Forests do not only produce wood! They also provide fruit, resins, gums, oils, dyes, medicines, etc. They play a role in protecting water resources, soil and biodiversity. The “mining” of forests has led to disasters and only sustainable management can reconcile all these aspects. This sustainable management can have as its primary objective the conservation of forests (protected areas, natural parks, etc.) or their sustainable exploitation (classified state forests, community forests, private forest concessions, etc.). Much remains to be done, especially in tropical forests threatened by illegal logging and deforestation… Thus, out of nearly 4 billion hectares of forests worldwide, 460 million hectares (about 12%) currently have conservation status and very few benefit from forest certification (e.g. the Forest Stewardship Council covers only 185 million hectares, less than 5% of the world’s forests). Promoting sustainable forest management is not just a matter of drawing up a management plan, but of identifying, understanding and reconciling the interests of the various forest users in sometimes complex and tense contexts.

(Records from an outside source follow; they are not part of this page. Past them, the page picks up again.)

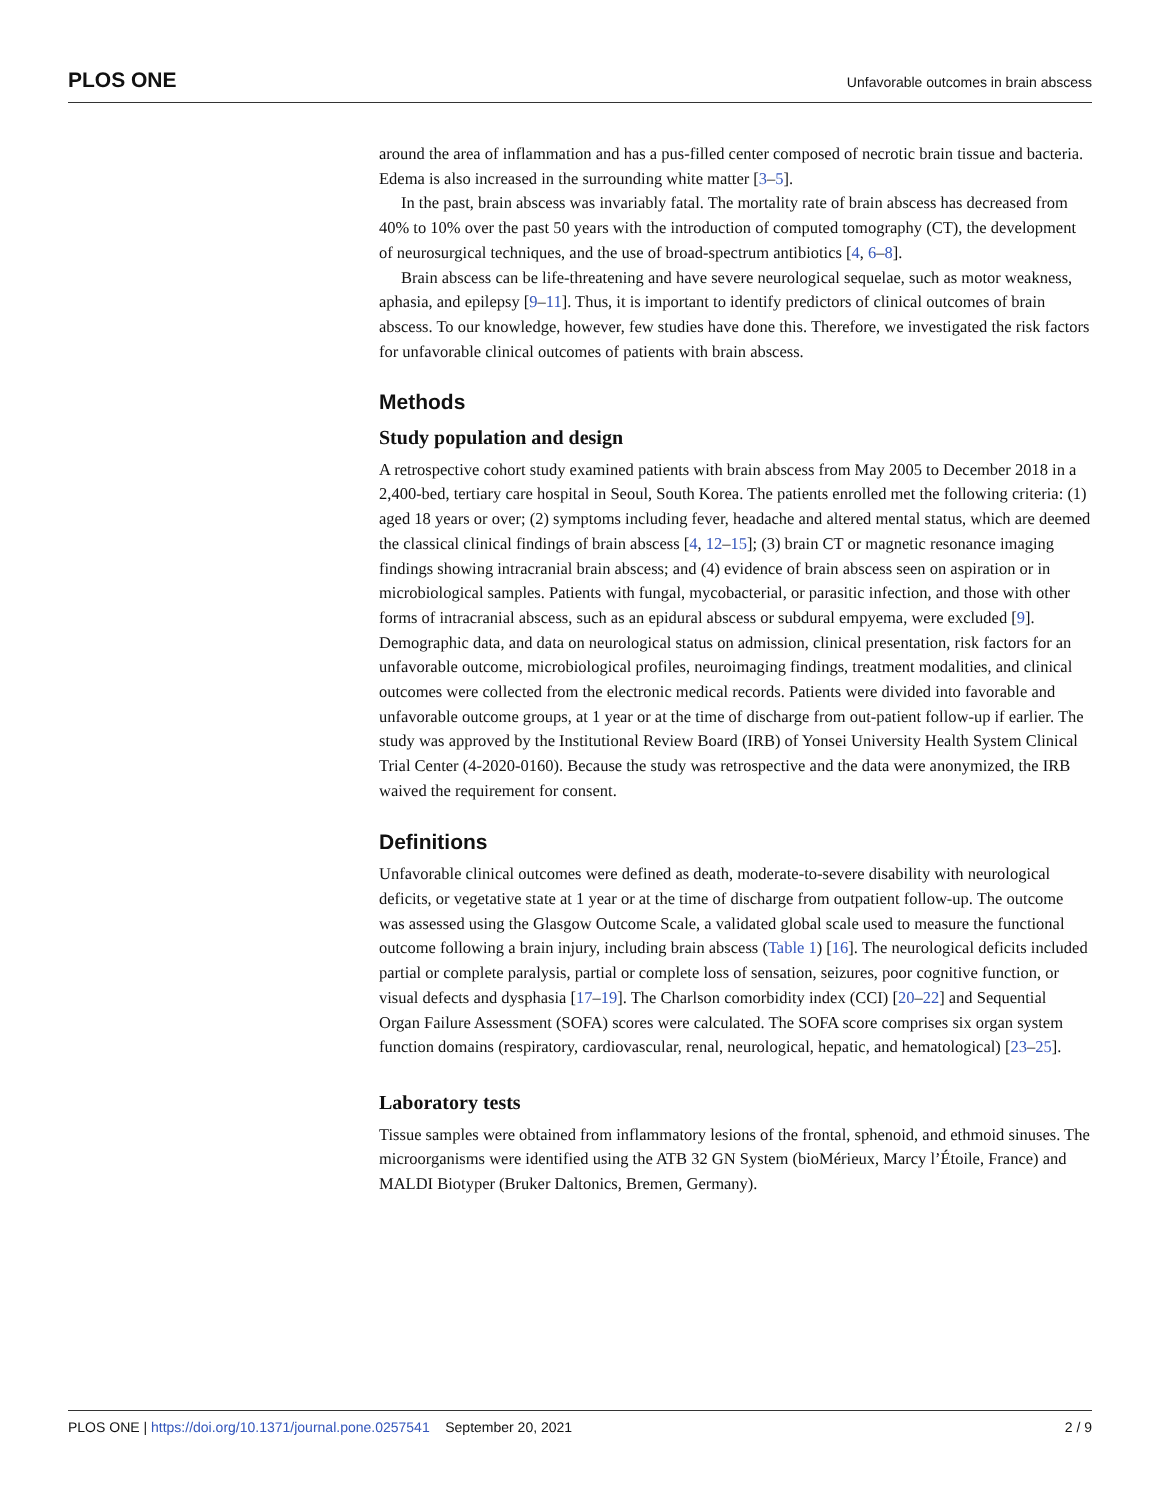PLOS ONE Unfavorable outcomes in brain abscess
around the area of inflammation and has a pus-filled center composed of necrotic brain tissue and bacteria. Edema is also increased in the surrounding white matter [3–5].
In the past, brain abscess was invariably fatal. The mortality rate of brain abscess has decreased from 40% to 10% over the past 50 years with the introduction of computed tomography (CT), the development of neurosurgical techniques, and the use of broad-spectrum antibiotics [4, 6–8].
Brain abscess can be life-threatening and have severe neurological sequelae, such as motor weakness, aphasia, and epilepsy [9–11]. Thus, it is important to identify predictors of clinical outcomes of brain abscess. To our knowledge, however, few studies have done this. Therefore, we investigated the risk factors for unfavorable clinical outcomes of patients with brain abscess.
Methods
Study population and design
A retrospective cohort study examined patients with brain abscess from May 2005 to December 2018 in a 2,400-bed, tertiary care hospital in Seoul, South Korea. The patients enrolled met the following criteria: (1) aged 18 years or over; (2) symptoms including fever, headache and altered mental status, which are deemed the classical clinical findings of brain abscess [4, 12–15]; (3) brain CT or magnetic resonance imaging findings showing intracranial brain abscess; and (4) evidence of brain abscess seen on aspiration or in microbiological samples. Patients with fungal, mycobacterial, or parasitic infection, and those with other forms of intracranial abscess, such as an epidural abscess or subdural empyema, were excluded [9]. Demographic data, and data on neurological status on admission, clinical presentation, risk factors for an unfavorable outcome, microbiological profiles, neuroimaging findings, treatment modalities, and clinical outcomes were collected from the electronic medical records. Patients were divided into favorable and unfavorable outcome groups, at 1 year or at the time of discharge from out-patient follow-up if earlier. The study was approved by the Institutional Review Board (IRB) of Yonsei University Health System Clinical Trial Center (4-2020-0160). Because the study was retrospective and the data were anonymized, the IRB waived the requirement for consent.
Definitions
Unfavorable clinical outcomes were defined as death, moderate-to-severe disability with neurological deficits, or vegetative state at 1 year or at the time of discharge from outpatient follow-up. The outcome was assessed using the Glasgow Outcome Scale, a validated global scale used to measure the functional outcome following a brain injury, including brain abscess (Table 1) [16]. The neurological deficits included partial or complete paralysis, partial or complete loss of sensation, seizures, poor cognitive function, or visual defects and dysphasia [17–19]. The Charlson comorbidity index (CCI) [20–22] and Sequential Organ Failure Assessment (SOFA) scores were calculated. The SOFA score comprises six organ system function domains (respiratory, cardiovascular, renal, neurological, hepatic, and hematological) [23–25].
Laboratory tests
Tissue samples were obtained from inflammatory lesions of the frontal, sphenoid, and ethmoid sinuses. The microorganisms were identified using the ATB 32 GN System (bioMérieux, Marcy l’Étoile, France) and MALDI Biotyper (Bruker Daltonics, Bremen, Germany).
PLOS ONE | https://doi.org/10.1371/journal.pone.0257541 September 20, 2021 2 / 9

We contribute to the preparation and revision of forest management plans by carrying out forest inventories (including remote sensing, satellite imagery, GIS), biodiversity studies and socio-economic studies. We analyse and model forest dynamics at different scales, from the tree (forest auto-ecology, allometric equations, etc.) to the stand (wood and NTFP flows, forest degradation and deforestation, biological connectivity, forest fires, etc.). These analyses are particularly useful for identifying measures to protect the ecosystem services of forests (carbon sinks, protection of biodiversity, soils, water, etc.) and to promote forest adaptation to climate change. Finally, we provide tailor-made training (forest management, cartography, statistics and economic analysis, fire control, greenhouse gas inventories in the forestry sector, etc.) for various stakeholders (forestry services, environmental NGOs, forest operators and users, etc.). It should be noted that SalvaTerra’s forestry expertise is robust and certified by the Centre national d’expertise foncière, agricole et forestière (CNEFAF), a status that allows it to offer forestry expertise in an amicable or judicial context (expertise enforceable in court in the latter case).